How to calculate the time interval between two time strings

Question

I have two times, a start and a stop time, in the format of 10:33:26 (HH:MM:SS). I need the difference between the two times. I\'ve been looking through documentation for

Answer 1

Yes, definitely datetime is what you need here. Specifically, the strptime function, which parses a string into a time object.

from datetime import datetime
s1 = '10:33:26'
s2 = '11:15:49' # for example
FMT = '%H:%M:%S'
tdelta = datetime.strptime(s2, FMT) - datetime.strptime(s1, FMT)

That gets you a timedelta object that contains the difference between the two times. You can do whatever you want with that, e.g. converting it to seconds or adding it to another datetime.

This will return a negative result if the end time is earlier than the start time, for example s1 = 12:00:00 and s2 = 05:00:00. If you want the code to assume the interval crosses midnight in this case (i.e. it should assume the end time is never earlier than the start time), you can add the following lines to the above code:

if tdelta.days < 0:
    tdelta = timedelta(days=0,
                seconds=tdelta.seconds, microseconds=tdelta.microseconds)

(of course you need to include from datetime import timedelta somewhere). Thanks to J.F. Sebastian for pointing out this use case.

Answer 2

Concise if you are just interested in the time elapsed that is under 24 hours. You can format the output as needed in the return statement :

import datetime
def elapsed_interval(start,end):
    elapsed = end - start
    min,secs=divmod(elapsed.days * 86400 + elapsed.seconds, 60)
    hour, minutes = divmod(min, 60)
    return '%.2d:%.2d:%.2d' % (hour,minutes,secs)
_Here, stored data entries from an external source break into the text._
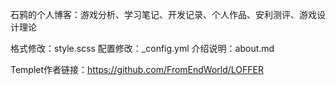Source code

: 石鸦的个人博客：游戏分析、学习笔记、开发记录、个人作品、安利测评、游戏设计理论

格式修改：style.scss
配置修改：_config.yml
介绍说明：about.md

Templet作者链接：https://github.com/FromEndWorld/LOFFER
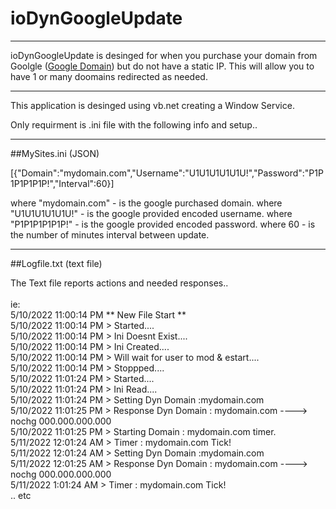 # ioDynGoogleUpdate

---

ioDynGoogleUpdate is desinged for when you purchase your domain from Goolgle ([Google Domain](https://domains.google.com/registrar/)) but do not have a static IP.
This will allow you to have 1 or many doomains redirected as needed. 

---

This application is desinged using vb.net creating a Window Service. 

Only requirment is .ini file with the following info and setup.. 

---

##MySites.ini (JSON)

[{"Domain":"mydomain.com","Username":"U1U1U1U1U1U!","Password":"P1P1P1P1P1P!","Interval":60}]

where "mydomain.com"  - is the google purchased domain.
where "U1U1U1U1U1U!"  - is the google provided encoded username.
where "P1P1P1P1P1P!"  - is the google provided encoded password.
where 60              - is the number of minutes interval between update. 

---

##Logfile.txt (text file)

The Text file reports actions and needed responses.. <br />
<br />
ie:<br />
5/10/2022 11:00:14 PM ** New File Start ** <br />
5/10/2022 11:00:14 PM > Started....<br />
5/10/2022 11:00:14 PM > Ini Doesnt Exist....<br />
5/10/2022 11:00:14 PM > Ini Created....<br />
5/10/2022 11:00:14 PM > Will wait for user to mod & estart....<br />
5/10/2022 11:00:14 PM > Stoppped....<br />
5/10/2022 11:01:24 PM > Started....<br />
5/10/2022 11:01:24 PM > Ini Read....<br />
5/10/2022 11:01:24 PM > Setting Dyn Domain :mydomain.com<br />
5/10/2022 11:01:25 PM > Response Dyn Domain : mydomain.com ----> nochg 000.000.000.000<br />
5/10/2022 11:01:25 PM > Starting Domain : mydomain.com timer.<br />
5/11/2022 12:01:24 AM > Timer : mydomain.com Tick!<br />
5/11/2022 12:01:24 AM > Setting Dyn Domain :mydomain.com<br />
5/11/2022 12:01:25 AM > Response Dyn Domain : mydomain.com ----> nochg 000.000.000.000<br />
5/11/2022 1:01:24 AM > Timer : mydomain.com Tick!<br />
.. etc<br />
<br />
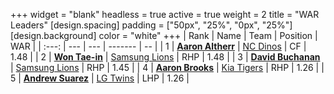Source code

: +++
widget = "blank"
headless = true
active = true
weight = 2
title = "WAR Leaders"
[design.spacing]
padding = ["50px", "25%", "0px", "25%"]
[design.background]
color = "white"
+++
| Rank | Name | Team | Position | WAR |
| :---: | --- | --- | ------- | -- |
| 1 | [**Aaron Altherr**](/players/13900) | [NC Dinos](/teams/NCDinos) | CF | 1.48 |
| 2 | [**Won Tae-in**](/players/12619) | [Samsung Lions](/teams/SamsungLions) | RHP | 1.48 |
| 3 | [**David Buchanan**](/players/13683) | [Samsung Lions](/teams/SamsungLions) | RHP | 1.45 |
| 4 | [**Aaron Brooks**](/players/13760) | [Kia Tigers](/teams/KiaTigers) | RHP | 1.26 |
| 5 | [**Andrew Suarez**](/players/15013) | [LG Twins](/teams/LGTwins) | LHP | 1.26 |
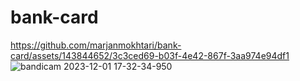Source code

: # bank-card

https://github.com/marjanmokhtari/bank-card/assets/143844652/3c3ced69-b03f-4e42-867f-3aa974e94df1
![bandicam 2023-12-01 17-32-34-950](https://github.com/marjanmokhtari/bank-card/assets/143844652/c0d0231e-b017-4d6b-94bb-dcd959a587e7)
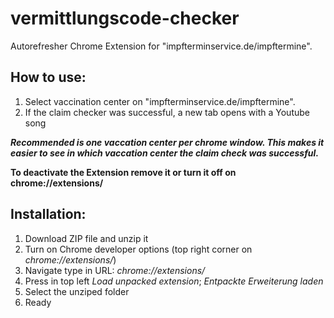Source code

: # vermittlungscode-checker

Autorefresher Chrome Extension for "impfterminservice.de/impftermine".

## How to use:
1. Select vaccination center on "impfterminservice.de/impftermine".
2. If the claim checker was successful, a new tab opens with a Youtube song

***Recommended is one vaccation center per chrome window. This makes it easier to see in which vaccation center the claim check was successful.***

**To deactivate the Extension remove it or turn it off on chrome://extensions/**


## Installation:
1. Download ZIP file and unzip it
2. Turn on Chrome developer options (top right corner on *chrome://extensions/*)
3. Navigate type in URL: *chrome://extensions/*
4. Press in top left *Load unpacked extension*; *Entpackte Erweiterung laden*
5. Select the unziped folder
6. Ready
if __name__ == '__main__':
    time_start=datetime.datetime.now()
    """ do your process """
    time_end=datetime.datetime.now()
    total_time=elapsed_interval(time_start,time_end)

Answer 3

Structure that represent time difference in Python is called timedelta. If you have start_time and end_time as datetime types you can calculate the difference using - operator like:

diff = end_time - start_time

you should do this before converting to particualr string format (eg. before start_time.strftime(...)). In case you have already string representation you need to convert it back to time/datetime by using strptime method.

Answer 4

Take a look at the datetime module and the timedelta objects. You should end up constructing a datetime object for the start and stop times, and when you subtract them, you get a timedelta.

Answer 5

    import datetime
    
    day = int(input("day[1,2,3,..31]: "))
    month = int(input("Month[1,2,3,...12]: "))
    year = int(input("year[0~2020]: "))
    start_date = datetime.date(year, month, day)
    
    day = int(input("day[1,2,3,..31]: "))
    month = int(input("Month[1,2,3,...12]: "))
    year = int(input("year[0~2020]: "))
    end_date = datetime.date(year, month, day)
    
    time_difference = end_date - start_date
    age = time_difference.days
    print("Total days: " + str(age))

Answer 6

Try this -- it's efficient for timing short-term events. If something takes more than an hour, then the final display probably will want some friendly formatting.

import time
start = time.time()

time.sleep(10)  # or do something more productive

done = time.time()
elapsed = done - start
print(elapsed)

The time difference is returned as the number of elapsed seconds.